In October 2014, we had warned:
"If relations with Cuba were normalized, the United States might occasionally raise the issue of human rights and democracy rhetorically -- but in practice it would be relegated to the bottom of the agenda."
And now, that's exactly what's happening.
The Obama Administration has completely lost its moral compass.
Think of the poor example this sets for other nations.
Is this how the international community will "press" the Castro regime on democracy and rights, as the Obama Administration contends?
In a nutshell, here's what "change looks like" in Obama's Cuba policy -- Castro si, disidentes no.
Cuba dissidents won't attend US Embassy event
The Obama administration doesn't plan to invite Cuban dissidents to Secretary of State John Kerry's historic flag-raising at the U.S. Embassy in Havana on Friday, vividly illustrating how U.S. policy is shifting focus from the island's opposition to its single-party government. Instead, Kerry intends to meet more quietly with prominent activists later in the day, officials said.
The Cuban opposition has occupied the center of U.S. policy toward the island since the nations cut diplomatic relations in 1961. The Cuban government labels its domestic opponents as traitorous U.S. mercenaries. As the two countries have moved to restore relations, Cuba has almost entirely stopped meeting with American politicians who visit dissidents during trips to Havana.

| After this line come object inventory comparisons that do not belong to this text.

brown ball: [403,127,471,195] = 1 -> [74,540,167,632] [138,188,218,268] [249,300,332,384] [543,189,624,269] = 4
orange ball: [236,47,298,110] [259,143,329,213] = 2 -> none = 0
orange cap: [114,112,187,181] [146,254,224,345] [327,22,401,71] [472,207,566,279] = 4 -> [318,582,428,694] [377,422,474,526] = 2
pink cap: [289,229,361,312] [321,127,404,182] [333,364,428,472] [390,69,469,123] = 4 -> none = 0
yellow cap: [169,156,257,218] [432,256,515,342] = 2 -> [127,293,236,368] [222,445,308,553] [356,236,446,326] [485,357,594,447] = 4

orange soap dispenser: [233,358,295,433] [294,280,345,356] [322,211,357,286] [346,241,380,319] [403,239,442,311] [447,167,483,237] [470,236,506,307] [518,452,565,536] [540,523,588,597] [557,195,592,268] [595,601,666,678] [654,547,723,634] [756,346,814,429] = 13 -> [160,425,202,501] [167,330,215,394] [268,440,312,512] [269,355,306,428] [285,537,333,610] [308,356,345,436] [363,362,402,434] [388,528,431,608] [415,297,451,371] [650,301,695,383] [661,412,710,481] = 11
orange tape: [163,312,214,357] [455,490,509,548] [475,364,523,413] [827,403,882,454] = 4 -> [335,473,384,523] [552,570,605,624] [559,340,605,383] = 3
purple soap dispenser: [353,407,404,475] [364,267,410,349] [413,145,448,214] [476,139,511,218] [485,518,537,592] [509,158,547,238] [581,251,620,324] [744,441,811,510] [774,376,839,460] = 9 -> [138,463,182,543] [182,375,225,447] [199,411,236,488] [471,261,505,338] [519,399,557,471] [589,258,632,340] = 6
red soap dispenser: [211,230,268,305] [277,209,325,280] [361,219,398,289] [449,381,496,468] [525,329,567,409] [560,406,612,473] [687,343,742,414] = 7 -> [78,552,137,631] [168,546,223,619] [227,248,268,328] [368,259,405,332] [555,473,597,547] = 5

Their presence at the embassy would have risked setting back the new spirit of cooperation the U.S. hopes to engender, according to the officials, who weren't authorized to speak publicly about internal planning and demanded anonymity. But not meeting them at all, they said, would send an equally bad signal.
Key dissidents told the AP late Tuesday that they had not received invitations to any of Friday's events.
Dissident Yoani Sanchez's online newspaper 14ymedio has received no credential for the U.S. embassy event, said editor Reinaldo Escobar, who is married to Sanchez.
"The right thing to do would be to invite us and hear us out despite the fact that we don't agree with the new U.S. policy," said Antonio Rodiles, head of the dissident group Estado de SATS.
The cautious approach is consistent with how Obama has handled the question of support for dissidents since he and Castro announced a prisoner swap in December and their intention to create a broader improvement in relations. The process has resulted in unilateral steps by Obama to ease the economic embargo on Cuba and last month's formal upgrading of both countries' interests sections into full-fledged embassies.
When senior diplomat Roberta Jacobson held talks in Havana in January, she met several government critics at the end of her historic trip but was restrained in her criticism of the government. Since then, American politicians have flooded Havana to see the sights, meet the country's new entrepreneurs and discuss possibly ending the U.S. embargo with leaders of the communist government.
According to an Associated Press count that matches tallies by leading dissidents, more than 20 U.S. lawmakers have visited Cuba since February without meeting the opposition groups that were once obligatory for congressional delegations.